Although the way you phrased it, I have the feeling that you meant to say that immigrants and ex-pats have a choice about whether they’re going to participate as part of the nation. Like, someone would come here not planning on using American currency, or interacting with other citizens. Essentially “remaining foreign”. But I’m probably starting to conflate national identity with culture (although I’d say in many cases they’re one and the same. Soldiers live in a culture of government design.)
A patriot is someone who feels a strong support for their country
Ahh but what is a country?
A country is a region that is identified as a distinct entity in political geography
Ahh but what is political geography?
Political geography is a specific field of study within the more general field of human geography that examines how people in specific locations around the world have organized themselves into distinctive political groups, and how they influence and interact with each other.
Ahh but what is human geography?
Human geography is the branch of the social sciences that deals with the world, its peoples, and their communities and cultures, by emphasising their relations of and across space and place.
Hmmm, all right then. I guess that when I consider the aspect of human geography I find I am a patriot from coast to coast and when I consider the political geography I find I am a patriot when it suits me and never beyond the border with England. So perhaps the tension between these two variables will illuminate my predisposition?
No.
I am patriotic for an ideal and ideals, simply, do not exist.
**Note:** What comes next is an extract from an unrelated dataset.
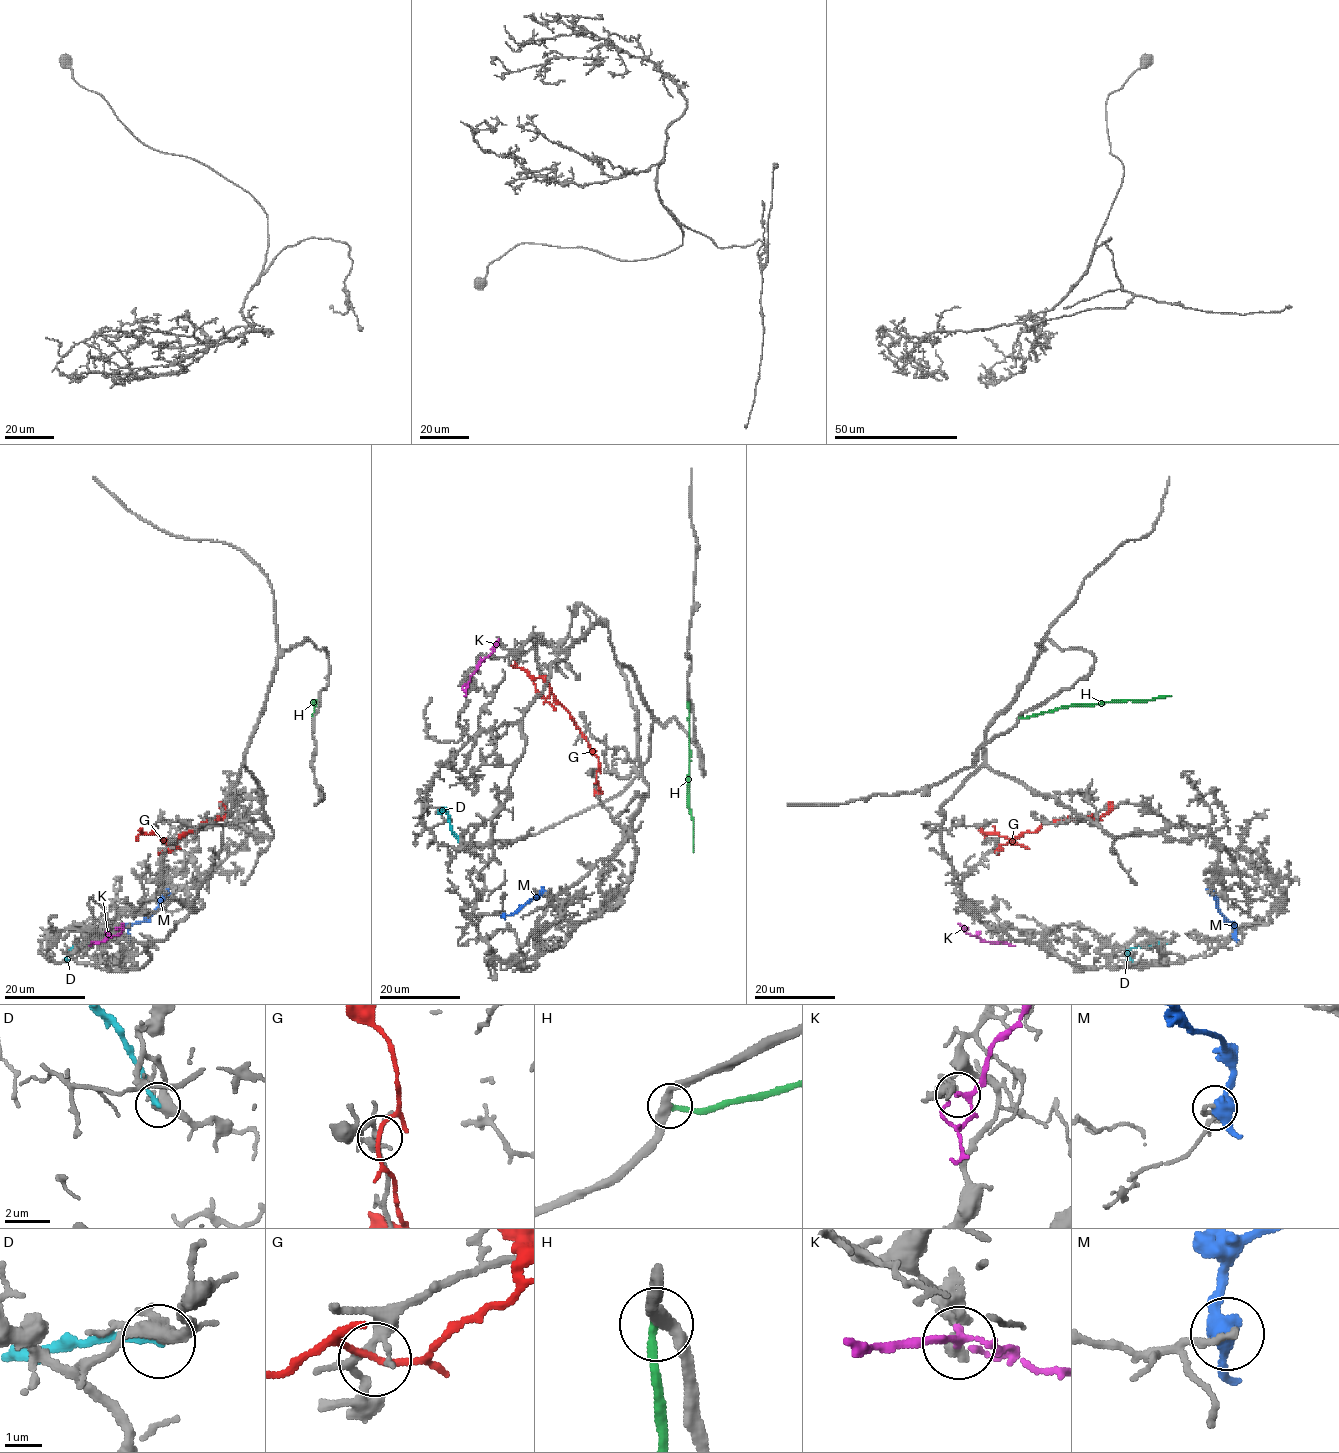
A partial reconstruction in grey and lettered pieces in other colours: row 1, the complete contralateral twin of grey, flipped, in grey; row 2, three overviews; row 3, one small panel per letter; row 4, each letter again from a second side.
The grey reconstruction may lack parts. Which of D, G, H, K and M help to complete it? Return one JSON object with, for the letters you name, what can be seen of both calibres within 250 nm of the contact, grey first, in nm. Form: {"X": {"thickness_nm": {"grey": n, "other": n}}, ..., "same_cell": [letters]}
{"same_cell": []}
Not what I meant, but still worth considering. I meant the drive to be a part of any country, as opposed to being stateless(bagofmeatlogic). People are not born nationalists, they are claimed and then socialized by others, which impresses me as being a rather sordid affair. If you’d let your kid grow up to make up their own mind about religion, then why not citizenship? I have had talks with the US about ending my citizenship, but they are only willing to recognize this as a response to me being a citizen of yet another nation. The more radical option seems to be to de-couple governments from geography, which seems to offer more possibilities.